È su questo punto che entra in campo il valore simmetrico e non meno importante della verità che è la pietas, il valore attuale della vita umana. Il valore di una foto scattata da un uomo che avrebbe potuto e dovuto fare o dire qualcosa, essendo partecipe dello spegnimento violento di una vita umana, lo colloca nel ruolo del sospetto complice. E il premio che gli verrà poi assegnato diventa un’ingiuria imperdonabile per l’inaccettabile coesistenza del delitto e della sua vittoriosa immagine.
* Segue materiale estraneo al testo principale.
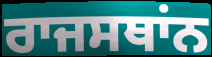
ਰਾਜਸਥਾਂਨ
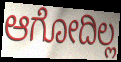
ಆಗೋದಿಲ್ಲ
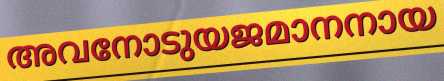
അവനോടുയജമാനനായ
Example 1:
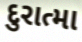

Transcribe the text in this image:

દુરાત્મા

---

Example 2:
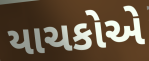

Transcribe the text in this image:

યાચકોએ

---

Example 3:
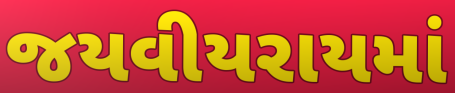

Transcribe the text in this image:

જયવીયરાયમાં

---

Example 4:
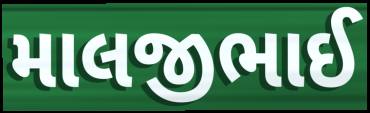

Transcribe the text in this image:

માલજીભાઈ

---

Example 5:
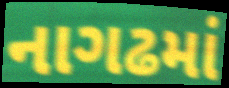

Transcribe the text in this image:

નાગઢમાં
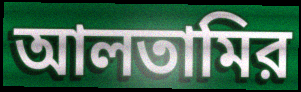
আলতামির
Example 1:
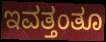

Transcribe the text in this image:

ಇವತ್ತಂತೂ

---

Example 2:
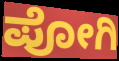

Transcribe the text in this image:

ಪೋಗಿ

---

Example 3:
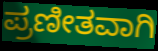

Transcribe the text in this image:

ಪ್ರಣೀತವಾಗಿ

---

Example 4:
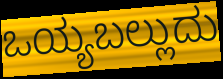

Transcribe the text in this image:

ಒಯ್ಯಬಲ್ಲುದು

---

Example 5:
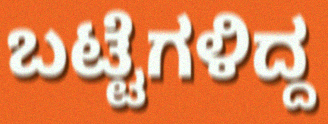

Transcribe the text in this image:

ಬಟ್ಟೆಗಳಿದ್ದ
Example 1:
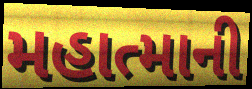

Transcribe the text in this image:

મહાત્માની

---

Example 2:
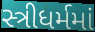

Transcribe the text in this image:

સ્ત્રીધર્મમાં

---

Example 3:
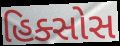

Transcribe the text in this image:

હિક્સોસ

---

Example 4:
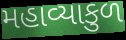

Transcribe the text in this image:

મહાવ્યાકુળ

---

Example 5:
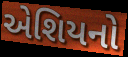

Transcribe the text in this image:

એશિયનો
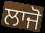
ਲਾਜੋ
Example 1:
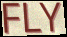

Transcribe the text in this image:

L’Istituzione Europea Jewish Congress ha protestato e moltissimi giornali, reti e siti hanno fatto lo stesso, per la violazione palese di valori che sono quelli della nostra civiltà e che non hanno mai consentito di privilegiare la tortura e la morte di un essere umano sulla fredda e implacabile legge dell’informazione: “Noi fotografiamo quel che accade, baby, e nessuno può giudicarci”: questa la sostanza delle parole di difesa dell’istituto americano.
Chi scrive è stato anche un giovane cronista costretto a farsi dare ad ogni costo la foto della vittima di un delitto per soddisfare le crudeli e austere regole del giornalismo. Ma questo episodio, il primo premio per la “Foto dell’Anno”, ad una immagine che ancora gronda sangue ed esprime sofferenza viva e inascoltata, va oltre il sistema di valori delle nostre società, perché dichiara pubblicamente di non voler riconoscere la linea di confine tra carnefice e vittima, fra la telecamera e gli assassini. Siamo lo specchio di una malattia profonda che riguarda l’Occidente. Questo premio dimostra che questa malattia ci riguarda.